Union College students create devices to make tedious production tasks easier for local workers


Senior mechanical engineering students at Union College have partnered with local businesses to create devices to make their operations more efficient.

Ron Bucinell, an associate professor of mechanical engineering at the college, designed a unique synthesis course that would push students to design tools for ordinary people who needed them.

It’s teamed up with maker Scotia Pine Ridge Industries (PRI) to give this year’s seniors the chance to solve a real challenge for RAD Soap Co. and Vista Lab.

PRI makes a point of working with people from all walks of life and has employed several people with disabilities for companies. Employees work on a variety of production line tasks that involve tedious work. In the past, the partnership with Union College has provided workers with several instruments, such as raised or tilted tables and new machines, which have made the job easier.

“We have a team of employees who are constantly looking to improve and enhance their skills,” said Josh Willenbrink, PRI’s business operations manager. “The class comes to help us by creating physical components and manufacturing tools, which contribute to our efficiency and to leverage our strengths and our energy industry.”

This year, the students were tasked with facilitating the work involved in storing small plastic pipettes for Vista Lab’s medical kits.

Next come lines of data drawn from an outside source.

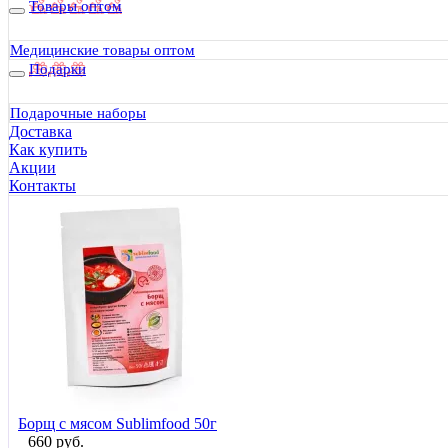
Товары оптом
Медицинские товары оптом
Рассольник с мясом Sublimfood 50г
Подарки
660 руб.
Подарочные наборы
Доставка
Как купить
Акции
Контакты
Борщ с мясом Sublimfood 50г
660 руб.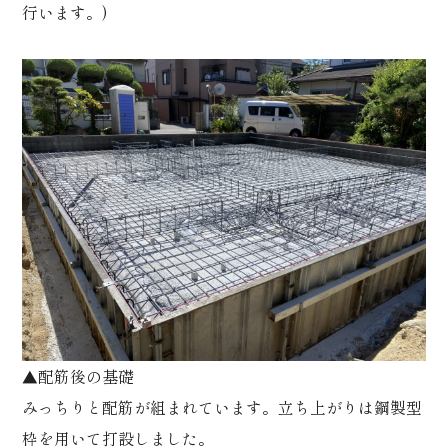
行います。)
▲配筋後の基礎
みっちりと配筋が組まれています。立ち上がりは鋼製型
枠を用いて打設しました。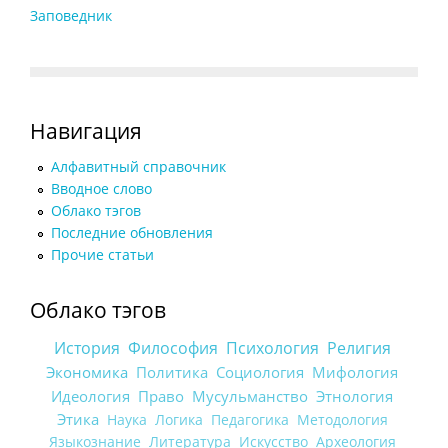
Заповедник
Навигация
Алфавитный справочник
Вводное слово
Облако тэгов
Последние обновления
Прочие статьи
Облако тэгов
История
Философия
Психология
Религия
Экономика
Политика
Социология
Мифология
Идеология
Право
Мусульманство
Этнология
Этика
Наука
Логика
Педагогика
Методология
Языкознание
Литература
Искусство
Археология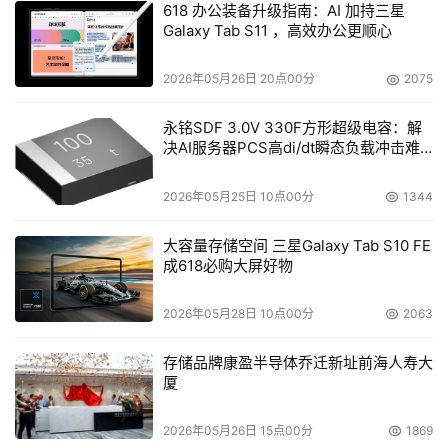
618 办公装备升级指南：AI 加持三星
Galaxy Tab S11 ，高效办公更顺心
当前，昇腾AI云服务已经成为AI基础设施的最优选择，为科
大讯飞、新浪、硅基流动、面壁智能、中科院、360等超过
2026年05月26日 20点00分
2075
1300家客户提供澎湃的AI算力，加速千行万业智能化升
级。
永铭SDF 3.0V 330F方形超级电容：解
决AI服务器PCS高di/dt瞬态负载冲击难
题
盘古大模型5
.5
全面升级 
加速重塑千行万业
2026年05月25日 10点00分
1344
一直以来，华为云盘古大模型都坚定地聚焦行业，在解难
大容量存储空间 三星Galaxy Tab S10 FE
题、做难事的道路上不断攻坚克难，重塑千行万业。本次大
成618必购大屏好物
会上，华为云重磅发布盘古大模型5.5，五大基础模型全面
升级，为行业提供全新价值。
2026年05月28日 10点00分
2063
存储品牌康盈半导体乔迁新址前海人寿大
厦
盘古大模型5.5正式发布
2026年05月26日 15点00分
1869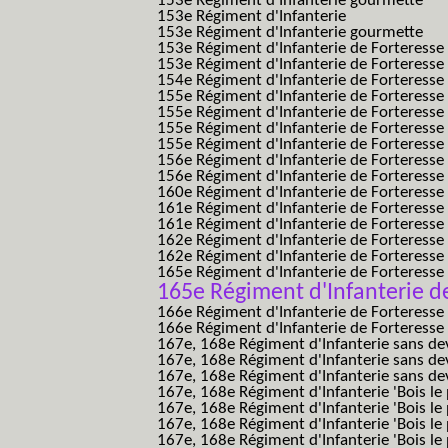
153e Régiment d'Infanterie gourmette
153e Régiment d'Infanterie
153e Régiment d'Infanterie gourmette
153e Régiment d'Infanterie de Forteresse
153e Régiment d'Infanterie de Forteresse
154e Régiment d'Infanterie de Forteresse
155e Régiment d'Infanterie de Forteresse 
155e Régiment d'Infanterie de Forteresse
155e Régiment d'Infanterie de Forteress
155e Régiment d'Infanterie de Forteress
156e Régiment d'Infanterie de Forteresse
156e Régiment d'Infanterie de Forteresse 
160e Régiment d'Infanterie de Forteresse 
161e Régiment d'Infanterie de Forteresse
161e Régiment d'Infanterie de Forteresse 
162e Régiment d'Infanterie de Forteresse
162e Régiment d'Infanterie de Forteress
165e Régiment d'Infanterie de Forteresse
165e Régiment d'Infanterie d
166e Régiment d'Infanterie de Forteresse
166e Régiment d'Infanterie de Forteresse
167e, 168e Régiment d'Infanterie sans de
167e, 168e Régiment d'Infanterie sans dev
167e, 168e Régiment d'Infanterie sans dev
167e, 168e Régiment d'Infanterie 'Bois le 
167e, 168e Régiment d'Infanterie 'Bois le 
167e, 168e Régiment d'Infanterie 'Bois le 
167e, 168e Régiment d'Infanterie 'Bois le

When Axton Pulliam, senior mechanical engineer at Union, saw how hard the job was, he and a few others saw it as a challenge they could take on. Physically shaking the pipettes could be painful and lead to carpal tunnel syndrome over time.

Also, checking that the filters were in place could be difficult due to the similar dark colors, he explained.

To address the issues, Pulliam and his team built a tool that at first glance looked like a fun Brookstone toy. There was a board of holes with a comb and a pack of pipettes waiting to be played.

To eliminate the shaking motion required by workers, the students made a device that allowed them to pour the pipettes onto the board and simply brush them into the slots. And to make it easier to check every slit, they’ve built in a light that lets workers see every hole without straining their eyes.

“I hope it will just be less painful for the workers,” Pulliam said, looking thoughtfully at the tool working in front of him.
Across the class, another group of students worked to make sure that the labels could be wrapped better around the bars of soap. According to student Anna Metcalf, soap bars have a ton of “variability” in width and length and are likely to shrink when sitting on a shelf or in a box over time. As a result, a third of the bars must be relabeled when they are sent for shipment.

“We were really focused on creating a device that made sure the soap held firmly every time, regardless of the size or shape of the bar,” she said.

The solution invented by Anna and her classmates includes two square metal brackets connected by springs inside that would allow manufacturers to put the bar inside, separate the springs to size the label, close it tightly and glue it on for a perfect fit.

The team has designed a simple hack that can go a long way for those along the production chain.

“It’s always exciting to have something at our facility that works and helps people improve,” said Willenbrink. “So bringing this stuff to our tables really motivates our staff and brings a lot of good energy as well as a positive increase or production.”